Worsley Keith J, Taylor Jonathan E, Tomaiuolo Francesco, Lerch Jason
Department of Mathematics and Statistics, McGill University, Montreal, Canada H3A 2K6.
Neuroimage. 2004;23 Suppl 1:S189-95. doi: 10.1016/j.neuroimage.2004.07.026.
We report new random field theory P values for peaks of canonical correlation SPMs for detecting multiple contrasts in a linear model for multivariate image data.
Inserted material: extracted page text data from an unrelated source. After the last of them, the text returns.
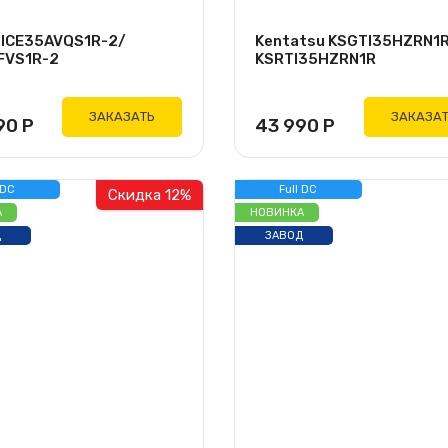
i ICE35AVQS1R-2/
Kentatsu KSGTI35HZRN1
FVS1R-2
KSRTI35HZRN1R
ЗАКАЗАТЬ
ЗАКАЗА
90
Р
43 990
Р
 DC
Full DC
Скидка 12%
РТОР
ИНВЕРТОР
А
НОВИНКА
Д
ЗАВОД
GREE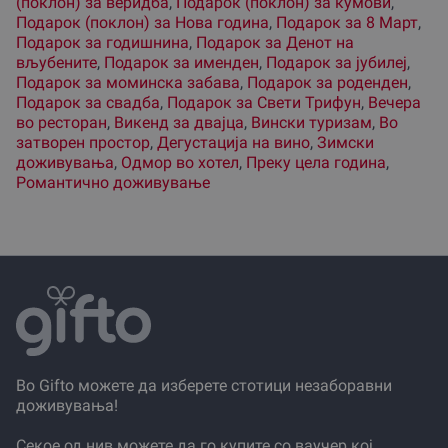
(поклон) за веридба
,
Подарок (поклон) за кумови
,
Подарок (поклон) за Нова година
,
Подарок за 8 Март
,
Подарок за годишнина
,
Подарок за Денот на
вљубените
,
Подарок за именден
,
Подарок за јубилеј
,
Подарок за моминска забава
,
Подарок за роденден
,
Подарок за свадба
,
Подарок за Свети Трифун
,
Вечера
во ресторан
,
Викенд за двајца
,
Вински туризам
,
Во
затворен простор
,
Дегустација на вино
,
Зимски
доживувања
,
Одмор во хотел
,
Преку цела година
,
Романтично доживување
Во Gifto можете да изберете стотици незаборавни
доживувања!
Секое од нив можете да го купите со ваучер кој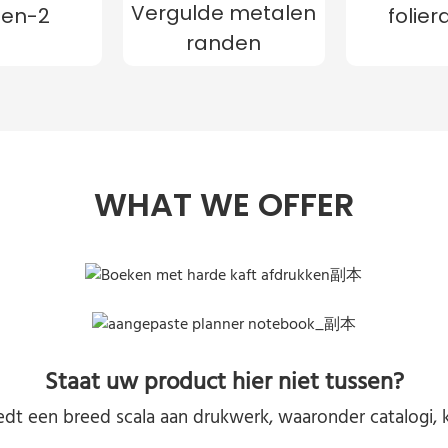
Vergulde metalen
den-2
folie
randen
WHAT WE OFFER
Staat uw product hier niet tussen?
dt een breed scala aan drukwerk, waaronder catalogi, k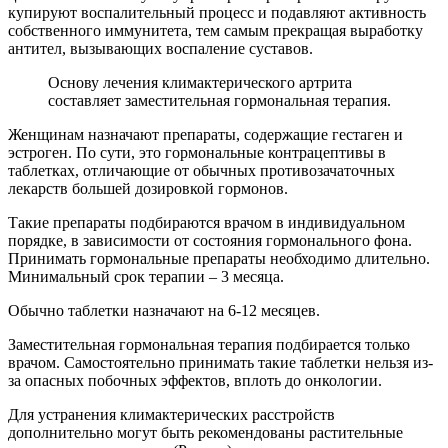
купируют воспалительный процесс и подавляют активность
собственного иммунитета, тем самым прекращая выработку
антител, вызывающих воспаление суставов.
Основу лечения климактерического артрита
составляет заместительная гормональная терапия.
Женщинам назначают препараты, содержащие гестаген и
эстроген. По сути, это гормональные контрацептивы в
таблетках, отличающие от обычных противозачаточных
лекарств большей дозировкой гормонов.
Такие препараты подбираются врачом в индивидуальном
порядке, в зависимости от состояния гормонального фона.
Принимать гормональные препараты необходимо длительно.
Минимальный срок терапии – 3 месяца.
Обычно таблетки назначают на 6-12 месяцев.
Заместительная гормональная терапия подбирается только
врачом. Самостоятельно принимать такие таблетки нельзя из-
за опасных побочных эффектов, вплоть до онкологии.
Для устранения климактерических расстройств
дополнительно могут быть рекомендованы растительные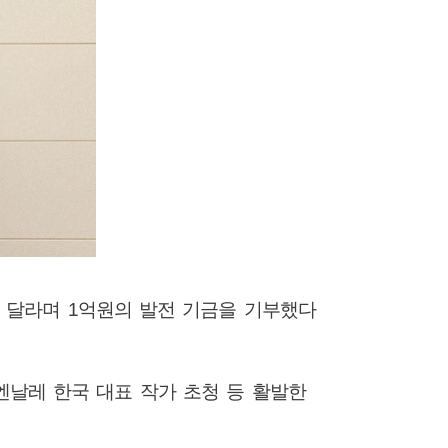
써 달라며
1
억원의 발전 기금을 기부했다
엔날레 한국 대표 작가 초청 등 활발한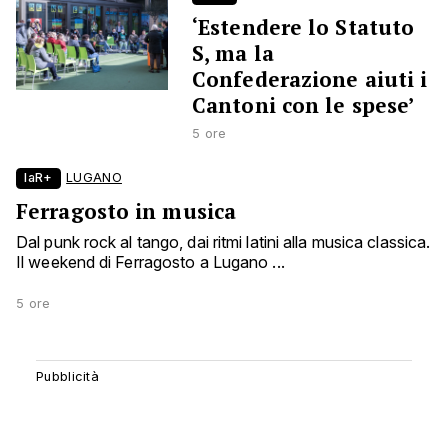
‘Estendere lo Statuto
S, ma la
Confederazione aiuti i
Cantoni con le spese’
5 ore
laR+
LUGANO
Ferragosto in musica
Dal punk rock al tango, dai ritmi latini alla musica classica.
Il weekend di Ferragosto a Lugano ...
5 ore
This completes results for all types of univariate and multivariate image data analysis. All other known univariate and multivariate random field theory results are now special cases, so these new results present a true unification of all currently known results. As an illustration, we use these results in a deformation-based morphometry (DBM) analysis to look for regions of the brain where vector deformations of nonmissile trauma patients are related to several verbal memory scores, to detect regions of changes in anatomical effective connectivity between the trauma patients and a group of age- and sex-matched controls, and to look for anatomical connectivity in cortical thickness.
我们报告了用于检测多元图像数据线性模型中多个对比的典型相关统计参数映射(SPM)峰值的新随机场理论P值。这完善了所有类型单变量和多变量图像数据分析的结果。所有其他已知的单变量和多变量随机场理论结果现在都是特殊情况,因此这些新结果真正统一了所有当前已知的结果。作为示例,我们将这些结果用于基于变形的形态测量(DBM)分析,以寻找非导弹创伤患者的向量变形与多个言语记忆分数相关的脑区,检测创伤患者与一组年龄和性别匹配的对照组之间解剖学有效连接性变化的区域,并寻找皮质厚度的解剖学连接性。